Custom Python Extension Installation Fails KAP 5.2.3


We have issues when trying to install our custom built Python node extension.
We have closely followed this guide: Create a New Python based KNIME Extension to create and bundle our extension.
Bundling was successful, we used --include-packages and --knime-version 5.2 flags during bundling.
When trying to install extension that we just bundled to KAP 5.2.3 on Windows machine, we get an error:

Python Extension Labs is installed.
Anaconda is installed and configured in KAP settings.
Long paths are enabled.
Running KAP with admin rights does not help either.

We are out of ideas, why it fails to (what it seems like) create a script for markdown package.

We need help to figure it out.


Hi Ovidijus @ovidijus_grigas,

nice that you try it out and that you got this far.

Thanks for the very good troubleshoot beforehand.

The path does not seem to be too long (at least as you have long paths enabled).

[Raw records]
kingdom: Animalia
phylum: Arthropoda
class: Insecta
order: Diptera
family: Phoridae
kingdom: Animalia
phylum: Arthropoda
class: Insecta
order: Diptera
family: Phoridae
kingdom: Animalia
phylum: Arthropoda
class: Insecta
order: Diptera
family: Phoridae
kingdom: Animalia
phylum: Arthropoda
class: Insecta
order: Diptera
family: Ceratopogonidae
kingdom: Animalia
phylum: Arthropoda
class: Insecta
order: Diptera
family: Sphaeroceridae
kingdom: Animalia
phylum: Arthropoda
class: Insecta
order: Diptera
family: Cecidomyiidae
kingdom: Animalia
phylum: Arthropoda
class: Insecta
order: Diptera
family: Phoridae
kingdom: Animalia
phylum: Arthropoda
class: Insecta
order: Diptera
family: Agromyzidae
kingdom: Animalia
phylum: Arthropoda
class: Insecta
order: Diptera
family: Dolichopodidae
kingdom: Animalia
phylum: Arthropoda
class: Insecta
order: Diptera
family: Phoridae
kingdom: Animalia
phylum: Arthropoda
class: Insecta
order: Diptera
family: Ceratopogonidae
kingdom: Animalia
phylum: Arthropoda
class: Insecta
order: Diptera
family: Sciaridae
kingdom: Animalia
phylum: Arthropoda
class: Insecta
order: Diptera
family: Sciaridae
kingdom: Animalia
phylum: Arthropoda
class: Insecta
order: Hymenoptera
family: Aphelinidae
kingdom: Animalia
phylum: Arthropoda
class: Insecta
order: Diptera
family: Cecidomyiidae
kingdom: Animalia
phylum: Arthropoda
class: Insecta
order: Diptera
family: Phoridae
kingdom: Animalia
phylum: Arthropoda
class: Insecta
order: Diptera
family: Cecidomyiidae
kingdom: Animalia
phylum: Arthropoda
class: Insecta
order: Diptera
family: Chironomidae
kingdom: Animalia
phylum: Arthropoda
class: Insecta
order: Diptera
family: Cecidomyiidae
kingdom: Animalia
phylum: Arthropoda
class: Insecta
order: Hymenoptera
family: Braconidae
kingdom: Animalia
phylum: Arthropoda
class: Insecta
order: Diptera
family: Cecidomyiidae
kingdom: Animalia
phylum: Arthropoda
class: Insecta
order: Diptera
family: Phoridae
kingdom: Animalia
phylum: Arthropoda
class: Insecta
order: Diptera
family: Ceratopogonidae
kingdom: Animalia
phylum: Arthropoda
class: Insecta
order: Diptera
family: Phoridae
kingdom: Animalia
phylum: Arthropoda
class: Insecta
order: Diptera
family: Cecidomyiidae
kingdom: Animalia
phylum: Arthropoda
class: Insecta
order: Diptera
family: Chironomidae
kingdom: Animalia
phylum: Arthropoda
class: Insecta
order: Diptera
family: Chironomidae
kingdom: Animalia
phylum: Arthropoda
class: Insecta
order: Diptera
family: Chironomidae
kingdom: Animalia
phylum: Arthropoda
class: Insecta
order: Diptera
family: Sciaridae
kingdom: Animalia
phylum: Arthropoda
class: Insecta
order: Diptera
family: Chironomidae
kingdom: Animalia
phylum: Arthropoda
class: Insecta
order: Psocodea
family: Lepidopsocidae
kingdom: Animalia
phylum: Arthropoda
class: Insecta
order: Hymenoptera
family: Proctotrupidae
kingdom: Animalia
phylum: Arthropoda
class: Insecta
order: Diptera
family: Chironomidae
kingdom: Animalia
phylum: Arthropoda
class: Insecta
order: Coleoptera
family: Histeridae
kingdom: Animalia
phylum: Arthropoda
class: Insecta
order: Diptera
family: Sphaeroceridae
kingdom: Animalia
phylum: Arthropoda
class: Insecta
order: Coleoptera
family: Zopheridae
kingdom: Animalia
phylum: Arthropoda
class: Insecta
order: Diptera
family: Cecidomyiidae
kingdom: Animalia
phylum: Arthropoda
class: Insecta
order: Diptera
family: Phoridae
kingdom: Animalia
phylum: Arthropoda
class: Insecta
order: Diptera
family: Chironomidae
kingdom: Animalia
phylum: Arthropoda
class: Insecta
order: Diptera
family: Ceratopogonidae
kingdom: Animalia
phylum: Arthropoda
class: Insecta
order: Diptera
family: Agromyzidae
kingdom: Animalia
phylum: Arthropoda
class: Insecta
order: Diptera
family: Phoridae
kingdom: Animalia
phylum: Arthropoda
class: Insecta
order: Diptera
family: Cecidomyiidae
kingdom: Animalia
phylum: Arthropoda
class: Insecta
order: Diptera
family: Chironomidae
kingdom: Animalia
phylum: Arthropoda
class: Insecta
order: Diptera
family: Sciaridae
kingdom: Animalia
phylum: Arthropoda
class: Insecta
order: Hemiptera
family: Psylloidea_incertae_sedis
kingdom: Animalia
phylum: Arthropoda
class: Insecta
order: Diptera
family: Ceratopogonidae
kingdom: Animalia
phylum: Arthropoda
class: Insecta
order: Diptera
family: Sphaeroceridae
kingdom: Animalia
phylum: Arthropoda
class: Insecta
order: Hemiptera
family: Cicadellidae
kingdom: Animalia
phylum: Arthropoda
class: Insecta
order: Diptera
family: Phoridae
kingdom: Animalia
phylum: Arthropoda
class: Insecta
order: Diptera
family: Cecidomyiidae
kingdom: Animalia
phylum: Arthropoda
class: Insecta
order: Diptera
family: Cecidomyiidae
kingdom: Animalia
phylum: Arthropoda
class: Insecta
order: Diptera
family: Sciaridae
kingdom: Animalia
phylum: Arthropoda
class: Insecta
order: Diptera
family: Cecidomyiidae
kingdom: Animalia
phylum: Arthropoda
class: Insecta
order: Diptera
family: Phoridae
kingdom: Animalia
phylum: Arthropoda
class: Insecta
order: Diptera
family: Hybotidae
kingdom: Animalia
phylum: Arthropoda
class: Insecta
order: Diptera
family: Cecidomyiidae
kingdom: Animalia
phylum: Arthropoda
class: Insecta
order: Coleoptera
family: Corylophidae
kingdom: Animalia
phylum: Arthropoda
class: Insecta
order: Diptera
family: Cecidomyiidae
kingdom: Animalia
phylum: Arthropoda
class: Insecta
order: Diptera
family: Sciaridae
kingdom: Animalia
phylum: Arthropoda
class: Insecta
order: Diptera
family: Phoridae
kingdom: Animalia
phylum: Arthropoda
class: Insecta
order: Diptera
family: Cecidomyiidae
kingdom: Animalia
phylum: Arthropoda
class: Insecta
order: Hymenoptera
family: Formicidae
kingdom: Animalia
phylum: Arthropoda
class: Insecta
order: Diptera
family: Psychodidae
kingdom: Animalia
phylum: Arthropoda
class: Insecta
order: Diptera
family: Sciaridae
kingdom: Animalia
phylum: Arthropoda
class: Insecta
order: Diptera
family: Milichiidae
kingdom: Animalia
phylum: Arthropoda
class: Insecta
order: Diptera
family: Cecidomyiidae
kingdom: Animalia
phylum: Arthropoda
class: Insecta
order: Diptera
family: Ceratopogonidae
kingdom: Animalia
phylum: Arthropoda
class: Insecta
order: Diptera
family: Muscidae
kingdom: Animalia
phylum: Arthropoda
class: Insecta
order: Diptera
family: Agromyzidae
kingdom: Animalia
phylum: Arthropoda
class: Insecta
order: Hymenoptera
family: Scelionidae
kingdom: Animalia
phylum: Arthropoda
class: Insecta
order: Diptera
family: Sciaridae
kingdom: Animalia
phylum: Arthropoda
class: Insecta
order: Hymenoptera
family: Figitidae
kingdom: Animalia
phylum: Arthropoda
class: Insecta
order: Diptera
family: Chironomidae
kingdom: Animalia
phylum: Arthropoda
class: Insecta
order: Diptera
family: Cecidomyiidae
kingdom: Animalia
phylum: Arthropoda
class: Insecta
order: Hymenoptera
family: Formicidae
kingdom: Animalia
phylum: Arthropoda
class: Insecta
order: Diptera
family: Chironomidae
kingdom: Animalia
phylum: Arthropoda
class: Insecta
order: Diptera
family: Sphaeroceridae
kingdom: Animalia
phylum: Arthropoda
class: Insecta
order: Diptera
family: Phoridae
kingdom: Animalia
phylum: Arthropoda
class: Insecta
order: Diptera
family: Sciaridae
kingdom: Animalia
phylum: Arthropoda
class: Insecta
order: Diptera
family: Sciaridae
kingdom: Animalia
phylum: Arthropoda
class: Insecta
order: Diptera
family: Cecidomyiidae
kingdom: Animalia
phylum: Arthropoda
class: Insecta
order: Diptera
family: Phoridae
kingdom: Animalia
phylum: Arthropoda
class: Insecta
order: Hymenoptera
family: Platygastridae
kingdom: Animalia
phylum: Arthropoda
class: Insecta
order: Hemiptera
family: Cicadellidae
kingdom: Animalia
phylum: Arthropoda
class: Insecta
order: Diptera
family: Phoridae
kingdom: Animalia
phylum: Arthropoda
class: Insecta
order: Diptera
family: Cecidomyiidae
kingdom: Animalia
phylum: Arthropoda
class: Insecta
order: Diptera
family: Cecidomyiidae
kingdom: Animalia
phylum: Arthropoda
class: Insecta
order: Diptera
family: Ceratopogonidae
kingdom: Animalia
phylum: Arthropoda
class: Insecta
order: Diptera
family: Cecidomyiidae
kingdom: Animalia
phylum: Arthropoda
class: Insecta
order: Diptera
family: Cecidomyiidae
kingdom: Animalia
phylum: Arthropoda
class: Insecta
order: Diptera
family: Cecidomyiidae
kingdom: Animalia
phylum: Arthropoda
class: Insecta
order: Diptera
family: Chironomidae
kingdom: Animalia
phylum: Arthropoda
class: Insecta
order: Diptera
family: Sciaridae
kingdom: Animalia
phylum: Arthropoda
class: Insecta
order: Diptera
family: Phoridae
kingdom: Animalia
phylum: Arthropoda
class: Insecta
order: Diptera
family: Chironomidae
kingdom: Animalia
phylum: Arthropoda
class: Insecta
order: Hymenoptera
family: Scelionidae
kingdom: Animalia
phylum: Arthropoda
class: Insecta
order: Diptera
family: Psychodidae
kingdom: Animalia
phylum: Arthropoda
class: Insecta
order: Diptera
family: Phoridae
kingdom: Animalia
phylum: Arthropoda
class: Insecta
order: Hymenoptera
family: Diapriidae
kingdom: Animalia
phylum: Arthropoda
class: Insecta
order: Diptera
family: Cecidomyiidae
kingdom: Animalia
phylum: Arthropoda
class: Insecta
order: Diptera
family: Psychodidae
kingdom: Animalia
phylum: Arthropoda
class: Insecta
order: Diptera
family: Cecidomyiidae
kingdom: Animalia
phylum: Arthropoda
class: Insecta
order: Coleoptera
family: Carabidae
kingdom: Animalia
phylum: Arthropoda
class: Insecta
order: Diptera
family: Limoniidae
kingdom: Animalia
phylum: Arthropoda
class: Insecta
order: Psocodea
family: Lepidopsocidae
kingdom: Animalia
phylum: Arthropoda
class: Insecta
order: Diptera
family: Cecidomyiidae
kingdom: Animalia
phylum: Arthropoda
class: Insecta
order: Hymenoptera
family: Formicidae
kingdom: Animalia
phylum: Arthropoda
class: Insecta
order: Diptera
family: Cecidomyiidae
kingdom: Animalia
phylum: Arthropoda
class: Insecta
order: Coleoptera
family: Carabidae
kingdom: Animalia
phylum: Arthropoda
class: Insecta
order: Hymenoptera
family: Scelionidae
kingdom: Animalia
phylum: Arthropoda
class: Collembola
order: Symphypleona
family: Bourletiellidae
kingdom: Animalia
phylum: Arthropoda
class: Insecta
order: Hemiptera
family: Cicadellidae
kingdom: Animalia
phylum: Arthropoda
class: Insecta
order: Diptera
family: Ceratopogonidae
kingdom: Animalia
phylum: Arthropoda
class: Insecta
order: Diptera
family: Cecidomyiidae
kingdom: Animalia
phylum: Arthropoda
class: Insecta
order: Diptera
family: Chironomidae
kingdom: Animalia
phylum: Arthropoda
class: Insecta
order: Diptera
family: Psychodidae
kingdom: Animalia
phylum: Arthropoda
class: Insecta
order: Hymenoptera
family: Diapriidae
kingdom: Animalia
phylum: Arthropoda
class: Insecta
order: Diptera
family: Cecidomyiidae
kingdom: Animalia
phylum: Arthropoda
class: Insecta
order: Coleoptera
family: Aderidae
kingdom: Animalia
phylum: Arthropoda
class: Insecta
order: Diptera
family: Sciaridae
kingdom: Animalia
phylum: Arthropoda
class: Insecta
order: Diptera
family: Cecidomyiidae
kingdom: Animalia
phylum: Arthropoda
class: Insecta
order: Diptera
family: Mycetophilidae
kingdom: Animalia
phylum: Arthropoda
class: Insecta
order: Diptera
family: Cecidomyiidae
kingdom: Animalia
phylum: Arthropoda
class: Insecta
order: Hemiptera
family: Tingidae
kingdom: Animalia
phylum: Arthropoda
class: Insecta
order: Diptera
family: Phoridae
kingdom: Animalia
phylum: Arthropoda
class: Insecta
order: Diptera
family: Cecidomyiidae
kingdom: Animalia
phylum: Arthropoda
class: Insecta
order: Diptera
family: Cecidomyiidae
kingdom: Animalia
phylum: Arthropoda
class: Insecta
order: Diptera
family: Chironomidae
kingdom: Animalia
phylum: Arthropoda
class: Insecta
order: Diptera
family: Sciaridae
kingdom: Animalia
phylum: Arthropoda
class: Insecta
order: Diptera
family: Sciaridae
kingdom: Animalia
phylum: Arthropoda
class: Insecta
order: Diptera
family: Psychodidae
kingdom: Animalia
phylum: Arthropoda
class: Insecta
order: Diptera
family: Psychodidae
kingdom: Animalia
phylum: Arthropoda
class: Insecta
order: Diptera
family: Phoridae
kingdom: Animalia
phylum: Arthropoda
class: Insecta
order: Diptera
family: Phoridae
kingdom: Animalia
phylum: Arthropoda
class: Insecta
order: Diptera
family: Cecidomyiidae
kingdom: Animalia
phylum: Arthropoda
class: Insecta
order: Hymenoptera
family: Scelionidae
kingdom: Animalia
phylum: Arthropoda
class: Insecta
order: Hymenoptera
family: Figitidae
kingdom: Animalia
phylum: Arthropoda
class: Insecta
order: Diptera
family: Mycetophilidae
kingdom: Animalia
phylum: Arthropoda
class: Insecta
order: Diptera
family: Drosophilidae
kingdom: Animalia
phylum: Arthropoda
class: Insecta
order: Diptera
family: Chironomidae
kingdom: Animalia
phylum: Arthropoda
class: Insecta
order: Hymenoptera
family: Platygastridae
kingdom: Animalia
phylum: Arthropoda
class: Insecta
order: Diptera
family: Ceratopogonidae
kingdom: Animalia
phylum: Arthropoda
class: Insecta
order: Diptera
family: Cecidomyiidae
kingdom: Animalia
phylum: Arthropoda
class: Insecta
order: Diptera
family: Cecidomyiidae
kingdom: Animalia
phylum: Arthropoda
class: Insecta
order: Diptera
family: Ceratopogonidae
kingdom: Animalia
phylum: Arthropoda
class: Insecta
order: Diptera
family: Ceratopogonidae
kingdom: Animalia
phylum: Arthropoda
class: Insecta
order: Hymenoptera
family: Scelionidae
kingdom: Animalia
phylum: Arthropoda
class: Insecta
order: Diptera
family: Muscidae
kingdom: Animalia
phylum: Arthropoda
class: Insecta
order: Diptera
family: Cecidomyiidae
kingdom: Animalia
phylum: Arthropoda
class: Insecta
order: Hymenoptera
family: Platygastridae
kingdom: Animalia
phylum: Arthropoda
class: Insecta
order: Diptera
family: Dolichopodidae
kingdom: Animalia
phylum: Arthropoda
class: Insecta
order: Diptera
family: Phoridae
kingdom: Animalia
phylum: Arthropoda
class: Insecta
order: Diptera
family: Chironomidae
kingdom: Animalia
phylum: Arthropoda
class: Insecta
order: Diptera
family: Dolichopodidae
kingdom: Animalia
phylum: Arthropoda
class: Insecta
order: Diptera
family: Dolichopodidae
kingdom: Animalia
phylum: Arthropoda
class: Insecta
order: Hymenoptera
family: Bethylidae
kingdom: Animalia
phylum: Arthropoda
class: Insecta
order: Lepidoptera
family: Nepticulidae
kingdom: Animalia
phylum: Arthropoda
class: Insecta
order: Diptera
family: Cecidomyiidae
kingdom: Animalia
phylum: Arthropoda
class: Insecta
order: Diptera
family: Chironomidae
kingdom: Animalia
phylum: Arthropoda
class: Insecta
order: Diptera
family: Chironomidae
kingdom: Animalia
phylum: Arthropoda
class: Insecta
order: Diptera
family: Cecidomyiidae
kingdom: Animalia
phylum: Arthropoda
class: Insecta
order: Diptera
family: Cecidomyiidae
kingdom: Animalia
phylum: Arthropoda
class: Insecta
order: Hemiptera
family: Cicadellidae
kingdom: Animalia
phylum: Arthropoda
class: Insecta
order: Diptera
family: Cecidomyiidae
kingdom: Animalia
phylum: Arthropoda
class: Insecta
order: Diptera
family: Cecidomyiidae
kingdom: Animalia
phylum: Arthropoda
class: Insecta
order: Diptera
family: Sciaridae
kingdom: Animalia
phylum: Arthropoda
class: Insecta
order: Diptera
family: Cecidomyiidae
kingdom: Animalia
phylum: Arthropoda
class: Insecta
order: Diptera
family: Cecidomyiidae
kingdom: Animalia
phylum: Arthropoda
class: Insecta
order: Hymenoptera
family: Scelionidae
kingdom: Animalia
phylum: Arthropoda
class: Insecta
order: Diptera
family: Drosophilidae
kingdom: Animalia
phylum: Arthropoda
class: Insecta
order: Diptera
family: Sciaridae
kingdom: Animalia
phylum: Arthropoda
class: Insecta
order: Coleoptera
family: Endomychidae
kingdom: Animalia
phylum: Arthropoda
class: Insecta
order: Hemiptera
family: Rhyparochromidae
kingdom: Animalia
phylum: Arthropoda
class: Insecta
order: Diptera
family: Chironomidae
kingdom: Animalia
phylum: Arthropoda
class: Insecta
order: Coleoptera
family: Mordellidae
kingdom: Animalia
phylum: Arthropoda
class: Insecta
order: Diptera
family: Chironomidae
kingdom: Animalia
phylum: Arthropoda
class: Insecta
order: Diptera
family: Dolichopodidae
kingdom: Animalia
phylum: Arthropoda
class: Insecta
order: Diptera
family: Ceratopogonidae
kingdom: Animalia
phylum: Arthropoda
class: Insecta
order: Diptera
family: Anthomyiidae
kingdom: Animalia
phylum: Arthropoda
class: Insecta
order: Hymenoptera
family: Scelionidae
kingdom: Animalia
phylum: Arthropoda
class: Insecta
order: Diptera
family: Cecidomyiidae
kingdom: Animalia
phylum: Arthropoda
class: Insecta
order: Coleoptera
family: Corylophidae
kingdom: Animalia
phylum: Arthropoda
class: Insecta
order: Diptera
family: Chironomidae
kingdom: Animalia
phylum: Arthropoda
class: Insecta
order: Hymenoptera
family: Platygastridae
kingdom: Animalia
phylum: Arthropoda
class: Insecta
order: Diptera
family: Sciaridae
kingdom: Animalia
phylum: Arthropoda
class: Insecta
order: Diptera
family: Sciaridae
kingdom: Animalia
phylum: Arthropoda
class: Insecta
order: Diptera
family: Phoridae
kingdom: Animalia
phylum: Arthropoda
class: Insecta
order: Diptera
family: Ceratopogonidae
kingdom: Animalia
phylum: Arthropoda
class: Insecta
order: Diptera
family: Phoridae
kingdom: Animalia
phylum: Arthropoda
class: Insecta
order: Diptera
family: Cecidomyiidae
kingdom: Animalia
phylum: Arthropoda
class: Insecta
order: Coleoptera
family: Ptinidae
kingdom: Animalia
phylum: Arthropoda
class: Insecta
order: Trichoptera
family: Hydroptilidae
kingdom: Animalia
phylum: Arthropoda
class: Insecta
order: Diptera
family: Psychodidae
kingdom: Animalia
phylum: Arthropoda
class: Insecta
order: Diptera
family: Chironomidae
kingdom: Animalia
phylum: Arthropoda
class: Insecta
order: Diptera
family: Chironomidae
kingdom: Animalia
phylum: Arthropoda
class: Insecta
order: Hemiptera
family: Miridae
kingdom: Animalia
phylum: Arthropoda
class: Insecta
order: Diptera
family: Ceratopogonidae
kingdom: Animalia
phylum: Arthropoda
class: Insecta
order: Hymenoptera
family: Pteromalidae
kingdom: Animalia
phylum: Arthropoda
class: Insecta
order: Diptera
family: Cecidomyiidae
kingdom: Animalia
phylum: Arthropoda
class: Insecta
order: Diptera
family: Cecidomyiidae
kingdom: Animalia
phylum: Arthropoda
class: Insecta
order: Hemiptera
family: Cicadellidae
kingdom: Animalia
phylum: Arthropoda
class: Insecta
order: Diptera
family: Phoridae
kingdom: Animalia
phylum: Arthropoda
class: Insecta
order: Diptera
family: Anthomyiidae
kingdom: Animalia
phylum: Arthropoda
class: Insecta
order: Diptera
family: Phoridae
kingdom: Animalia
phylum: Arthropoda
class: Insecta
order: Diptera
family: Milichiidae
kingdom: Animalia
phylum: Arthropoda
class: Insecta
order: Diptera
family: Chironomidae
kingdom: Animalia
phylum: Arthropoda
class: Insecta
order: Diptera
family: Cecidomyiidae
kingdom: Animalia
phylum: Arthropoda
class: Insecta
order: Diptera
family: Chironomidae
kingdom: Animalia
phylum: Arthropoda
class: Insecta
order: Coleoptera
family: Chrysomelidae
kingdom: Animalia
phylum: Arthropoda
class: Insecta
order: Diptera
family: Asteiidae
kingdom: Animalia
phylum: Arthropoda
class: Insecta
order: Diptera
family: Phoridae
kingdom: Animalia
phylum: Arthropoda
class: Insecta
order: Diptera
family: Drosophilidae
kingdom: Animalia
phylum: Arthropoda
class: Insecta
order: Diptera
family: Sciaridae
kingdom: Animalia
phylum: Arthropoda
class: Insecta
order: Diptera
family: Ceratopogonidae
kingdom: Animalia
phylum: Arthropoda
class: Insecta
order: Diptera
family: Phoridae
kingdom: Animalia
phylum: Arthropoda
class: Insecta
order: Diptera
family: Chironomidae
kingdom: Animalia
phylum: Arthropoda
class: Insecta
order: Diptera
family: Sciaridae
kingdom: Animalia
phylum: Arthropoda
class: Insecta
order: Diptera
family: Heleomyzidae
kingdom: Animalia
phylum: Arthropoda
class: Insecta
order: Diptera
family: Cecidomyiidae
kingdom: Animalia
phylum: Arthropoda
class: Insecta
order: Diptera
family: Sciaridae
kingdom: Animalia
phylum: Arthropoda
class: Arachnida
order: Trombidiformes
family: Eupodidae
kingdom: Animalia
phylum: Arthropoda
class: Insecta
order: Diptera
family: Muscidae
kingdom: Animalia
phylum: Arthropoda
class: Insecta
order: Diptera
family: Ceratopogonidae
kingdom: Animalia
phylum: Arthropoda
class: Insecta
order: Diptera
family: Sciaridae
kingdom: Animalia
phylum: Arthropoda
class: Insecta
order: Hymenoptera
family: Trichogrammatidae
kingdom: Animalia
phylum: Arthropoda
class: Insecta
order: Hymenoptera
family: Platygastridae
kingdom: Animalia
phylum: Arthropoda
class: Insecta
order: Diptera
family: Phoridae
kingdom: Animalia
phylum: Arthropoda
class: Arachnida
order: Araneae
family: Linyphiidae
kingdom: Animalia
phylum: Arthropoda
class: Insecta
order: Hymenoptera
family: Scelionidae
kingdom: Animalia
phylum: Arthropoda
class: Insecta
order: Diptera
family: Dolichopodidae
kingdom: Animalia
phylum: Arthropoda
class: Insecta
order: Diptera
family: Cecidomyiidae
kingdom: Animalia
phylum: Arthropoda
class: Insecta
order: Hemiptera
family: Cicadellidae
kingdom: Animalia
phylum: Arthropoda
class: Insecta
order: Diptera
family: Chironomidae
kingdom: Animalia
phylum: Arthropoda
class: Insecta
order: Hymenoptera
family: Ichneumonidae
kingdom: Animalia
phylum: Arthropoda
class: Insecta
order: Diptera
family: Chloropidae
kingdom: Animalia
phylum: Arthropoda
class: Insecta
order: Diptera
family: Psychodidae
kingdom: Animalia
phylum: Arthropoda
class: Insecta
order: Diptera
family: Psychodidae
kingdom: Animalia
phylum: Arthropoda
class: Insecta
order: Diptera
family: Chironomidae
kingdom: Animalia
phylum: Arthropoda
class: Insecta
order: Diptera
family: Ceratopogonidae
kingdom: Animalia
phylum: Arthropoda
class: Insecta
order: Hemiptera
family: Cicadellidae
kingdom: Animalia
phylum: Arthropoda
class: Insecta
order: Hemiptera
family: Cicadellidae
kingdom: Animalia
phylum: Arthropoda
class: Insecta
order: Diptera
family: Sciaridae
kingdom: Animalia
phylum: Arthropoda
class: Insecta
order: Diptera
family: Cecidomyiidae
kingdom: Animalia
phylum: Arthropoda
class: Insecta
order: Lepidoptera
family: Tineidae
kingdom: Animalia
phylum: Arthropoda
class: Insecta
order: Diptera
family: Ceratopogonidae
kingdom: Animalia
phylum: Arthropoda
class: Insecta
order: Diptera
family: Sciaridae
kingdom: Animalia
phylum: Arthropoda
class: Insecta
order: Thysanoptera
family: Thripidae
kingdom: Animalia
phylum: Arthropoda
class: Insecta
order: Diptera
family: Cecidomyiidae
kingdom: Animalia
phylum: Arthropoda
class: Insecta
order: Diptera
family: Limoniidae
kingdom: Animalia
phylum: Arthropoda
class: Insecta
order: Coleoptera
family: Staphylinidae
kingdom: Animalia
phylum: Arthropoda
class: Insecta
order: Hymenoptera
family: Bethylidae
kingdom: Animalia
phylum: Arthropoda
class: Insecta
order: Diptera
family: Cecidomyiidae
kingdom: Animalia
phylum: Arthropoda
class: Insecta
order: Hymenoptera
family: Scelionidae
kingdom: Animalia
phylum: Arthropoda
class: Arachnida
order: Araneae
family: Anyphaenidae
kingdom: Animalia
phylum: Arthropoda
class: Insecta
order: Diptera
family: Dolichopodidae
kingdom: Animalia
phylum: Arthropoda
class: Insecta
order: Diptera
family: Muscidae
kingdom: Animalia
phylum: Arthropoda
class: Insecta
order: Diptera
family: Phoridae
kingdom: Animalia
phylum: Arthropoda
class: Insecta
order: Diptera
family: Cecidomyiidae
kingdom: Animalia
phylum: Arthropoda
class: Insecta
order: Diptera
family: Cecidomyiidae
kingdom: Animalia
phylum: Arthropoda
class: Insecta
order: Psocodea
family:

Goal 1:
In the forum thread about the failed Python extension installation, list every setting or measure the original poster says was already in place or tried before asking for help.
Goal 2:
According to the forum thread about the failed Python extension installation, which flags were used when bundling the extension?
Goal 3:
Continue the forum thread about the failed Python extension installation from its last sentence.

Right answer 1:
- Python Extension Labs is installed.
- Anaconda is installed and configured in KAP settings.
- Long paths are enabled.
- Running KAP with admin rights was tried and did not help.

Right answer 2:
The --include-packages and --knime-version 5.2 flags.

Right answer 3:
Some questions to hopefully nail it down:

  1. Can you confirm that these files exist which it is trying to access?
  2. What does this Scripts folder contain?
  3. Is the Scripts folder directly in the root of your environment?
  4. Does anything in that Scripts folder look familiar to you, i.e. could it be from your development?
  5. Let’s also have a look at the bundling environment, which you used to build and bundle that extension.
    a. could you please in a terminal/Powershell/anaconda prompt conda activate <your bundling environment>
    b. and conda list knime
    c. and paste the output here to determine which version of knime-extension-bundling you have exactly?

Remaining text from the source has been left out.